Regularization is frequently used in statistics and machine learning to stabilize sensitive procedures in case of insufficient data.. It will be argued here that it is specifically of interest in pattern recognition applications if it can be related to invariants of the specific problem at hand. It is thereby a means to incorporate prior knowledge in the solution.

Regularization

 

The concept of regularization can be beautifully illustrated by one of the slides of prof. Kenji Fukumizu which is copied here. It shows a function approximation on the basis of a set of observations. There exist many smooth functions that exactly pass the given points. This solution, however, does not take into account possible measurement errors. Even when the observations are without noise, the function values outside the points may be very wrong.

It is better to smooth the solution. One way to do this is to add a penalty term, e.g. based on the length of the parameter vector that defines the function. The size of the trade-off parameter \lambda should either be chosen on the basis of experience, or optimized with a an independent set of observations or by cross-validation.
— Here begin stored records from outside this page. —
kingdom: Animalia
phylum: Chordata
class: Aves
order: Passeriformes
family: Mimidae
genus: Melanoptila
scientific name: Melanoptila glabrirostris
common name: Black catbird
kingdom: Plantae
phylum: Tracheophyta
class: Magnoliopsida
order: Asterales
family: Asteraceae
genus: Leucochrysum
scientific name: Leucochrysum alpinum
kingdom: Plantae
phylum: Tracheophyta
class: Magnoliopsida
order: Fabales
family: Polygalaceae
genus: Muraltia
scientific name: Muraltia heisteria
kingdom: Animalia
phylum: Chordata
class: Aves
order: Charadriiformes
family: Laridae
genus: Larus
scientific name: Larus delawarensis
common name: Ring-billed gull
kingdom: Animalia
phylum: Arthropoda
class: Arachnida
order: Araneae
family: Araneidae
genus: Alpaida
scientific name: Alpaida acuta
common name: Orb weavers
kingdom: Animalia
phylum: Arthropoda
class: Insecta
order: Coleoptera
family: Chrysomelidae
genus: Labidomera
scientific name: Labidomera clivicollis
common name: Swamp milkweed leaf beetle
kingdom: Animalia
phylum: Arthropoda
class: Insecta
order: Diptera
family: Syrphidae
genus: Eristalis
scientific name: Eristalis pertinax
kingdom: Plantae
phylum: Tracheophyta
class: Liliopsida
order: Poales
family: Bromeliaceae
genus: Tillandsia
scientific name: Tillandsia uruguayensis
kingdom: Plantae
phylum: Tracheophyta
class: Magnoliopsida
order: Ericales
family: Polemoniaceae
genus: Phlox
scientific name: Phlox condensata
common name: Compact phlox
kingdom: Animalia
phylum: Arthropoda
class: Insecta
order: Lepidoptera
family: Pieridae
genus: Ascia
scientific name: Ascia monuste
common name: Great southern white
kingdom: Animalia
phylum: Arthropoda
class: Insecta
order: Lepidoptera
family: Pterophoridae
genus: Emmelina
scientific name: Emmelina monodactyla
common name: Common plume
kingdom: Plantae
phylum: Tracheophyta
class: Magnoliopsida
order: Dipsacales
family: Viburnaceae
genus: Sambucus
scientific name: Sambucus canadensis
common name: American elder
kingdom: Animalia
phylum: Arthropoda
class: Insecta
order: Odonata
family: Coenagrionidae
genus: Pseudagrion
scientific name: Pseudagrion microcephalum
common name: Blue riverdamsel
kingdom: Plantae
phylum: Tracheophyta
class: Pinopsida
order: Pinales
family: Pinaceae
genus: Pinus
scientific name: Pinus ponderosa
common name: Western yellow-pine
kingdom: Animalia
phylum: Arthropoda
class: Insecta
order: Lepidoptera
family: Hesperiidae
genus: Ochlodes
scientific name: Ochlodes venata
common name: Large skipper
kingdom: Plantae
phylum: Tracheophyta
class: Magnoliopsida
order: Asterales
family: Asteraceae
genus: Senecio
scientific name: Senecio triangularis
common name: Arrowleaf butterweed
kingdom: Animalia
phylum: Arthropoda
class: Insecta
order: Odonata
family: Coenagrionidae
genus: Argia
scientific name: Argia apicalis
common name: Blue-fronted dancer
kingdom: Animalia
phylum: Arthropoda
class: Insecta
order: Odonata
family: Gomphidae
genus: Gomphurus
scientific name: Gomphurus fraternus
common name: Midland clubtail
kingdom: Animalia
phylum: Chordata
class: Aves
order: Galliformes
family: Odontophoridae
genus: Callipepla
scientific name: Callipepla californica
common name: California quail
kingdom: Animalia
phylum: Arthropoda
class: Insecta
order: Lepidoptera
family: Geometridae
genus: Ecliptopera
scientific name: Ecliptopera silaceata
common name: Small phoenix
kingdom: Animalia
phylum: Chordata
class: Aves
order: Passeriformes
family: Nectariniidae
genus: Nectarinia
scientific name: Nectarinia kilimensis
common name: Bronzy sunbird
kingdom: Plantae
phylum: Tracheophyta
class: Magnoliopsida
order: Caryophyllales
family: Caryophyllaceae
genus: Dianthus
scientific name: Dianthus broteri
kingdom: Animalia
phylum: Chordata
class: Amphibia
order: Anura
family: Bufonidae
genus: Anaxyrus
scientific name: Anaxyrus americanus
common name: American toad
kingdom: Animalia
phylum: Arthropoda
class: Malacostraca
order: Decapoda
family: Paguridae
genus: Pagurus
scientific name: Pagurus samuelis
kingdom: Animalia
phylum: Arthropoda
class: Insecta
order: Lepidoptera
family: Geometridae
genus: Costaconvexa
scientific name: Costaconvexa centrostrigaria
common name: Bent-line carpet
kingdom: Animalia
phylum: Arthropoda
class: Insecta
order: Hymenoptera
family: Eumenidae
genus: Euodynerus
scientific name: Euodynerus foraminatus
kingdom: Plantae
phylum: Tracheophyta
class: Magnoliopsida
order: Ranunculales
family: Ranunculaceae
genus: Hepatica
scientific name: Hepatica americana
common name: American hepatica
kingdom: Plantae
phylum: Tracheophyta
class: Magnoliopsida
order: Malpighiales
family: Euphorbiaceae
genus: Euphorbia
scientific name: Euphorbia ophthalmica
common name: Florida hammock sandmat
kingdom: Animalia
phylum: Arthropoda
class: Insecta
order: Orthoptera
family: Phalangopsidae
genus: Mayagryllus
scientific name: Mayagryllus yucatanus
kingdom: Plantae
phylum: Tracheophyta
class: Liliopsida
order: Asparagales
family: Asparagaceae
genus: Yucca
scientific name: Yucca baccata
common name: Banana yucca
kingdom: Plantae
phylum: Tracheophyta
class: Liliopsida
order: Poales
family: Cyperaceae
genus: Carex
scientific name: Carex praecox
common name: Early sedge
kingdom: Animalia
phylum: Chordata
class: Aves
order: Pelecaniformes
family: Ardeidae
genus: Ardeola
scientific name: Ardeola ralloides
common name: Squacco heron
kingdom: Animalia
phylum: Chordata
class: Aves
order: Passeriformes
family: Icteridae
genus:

There are many other ways to realize a regularization. One is early stopping by limiting the number optimization steps. This prevents overtraining the set of function parameters. Another one is the addition of noise to the observations. This is especially helpful if the noise is different in every iteration (epoch) of the optimization procedure. The parameter updating will thereby in every cycle be directed into a different direction.

Invariants

The addition of noise to the data is equivalent to enlarging the dataset by additional observation. Arbitrary noise, however, is not very realistic. It might be more effective to enlarge the dataset by variations of observations that may be found in practice. These are the invariants. They construct a subspace in the feature space that is not informative for the class. For instance, all rotated and translated versions of the digit ‘7’ constitute other versions of a ‘7’ and will never transform into another digit. The generation of noise in the subspace of invariants is thereby similar to augmenting the dataset with other observation. This is thereby more effective than changing arbitrary pixels.

Regularization and invariants are related. The first is a technique mainly studied in machine learning. Knowledge about invariants may be obtained in analyzing the pattern recognition application and the chosen object representation. This may be helpful in defining an effective regularization.

Ridge regression

The equivalence of regularization and invariants may be illustrated by the use of ridge regression in the estimation of covariance matrices e.g. needed in the linear Fisher discriminant. If we have a m \times k data matrix for m objects represented in a k-dimensional vector space, the covariance matrix C of the underlying distribution can be estimated by C = X^T X in which we assume that the objects have zero mean (or are shifted to the origin before). This matrix needs to be inverted in the computation of a classifier. It will, however, be singular (having rank 0) in case m \le k, i.e. less objects than dimensions. One solution might be to add a term to the estimate:

C = X^T X + \lambda I

in which I is the identity matrix. For a sufficiently large \lambda, e.g. 10^{-6} the estimated C becomes invertible. This is equivalent to adding a set of objects X identical to the original objects, but with additive noise with a variance related to \lambda. In many applications a some noise is equivalent to an invariant as it has no influence on the class membership of that object.

Sometimes it is known (or can be measured from X) how large the feature correlations are at least. This holds for instance in images if pixels are used as features. In such a case the identity matrix may be replaced by the correlation matrix by winch more effectively the prior knowledge about invariants is used.

Conclusion

In summary, regularization is equivalent to extending the dataset with invariants. This may be done explicitly by constructing such objects, or implicitly by introducing mathematical terms in which knowledge about the invariants has been incorporated.